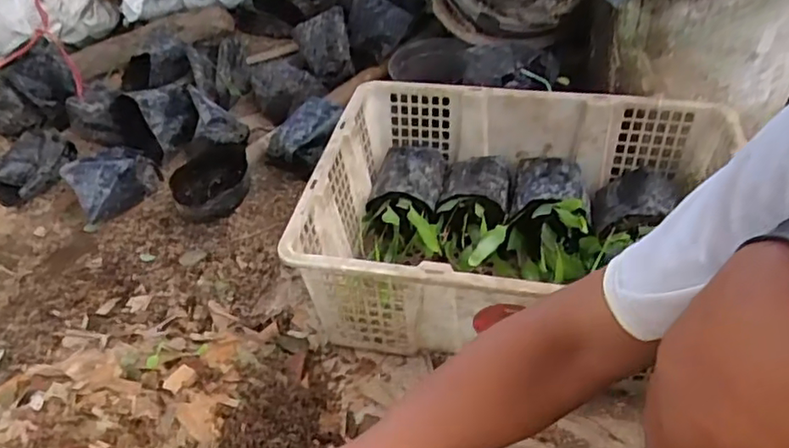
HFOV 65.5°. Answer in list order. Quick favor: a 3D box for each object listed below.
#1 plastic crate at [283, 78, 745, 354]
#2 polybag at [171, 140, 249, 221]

=-=-=

> **GOAL OF THE EXERCISE**
Every line above should be returned word for word, with the pictures left behind.

> **RESPONSE BOX**
HFOV 65.5°. Answer in list order. Quick favor: a 3D box for each object listed below.
#1 plastic crate at [283, 78, 745, 354]
#2 polybag at [171, 140, 249, 221]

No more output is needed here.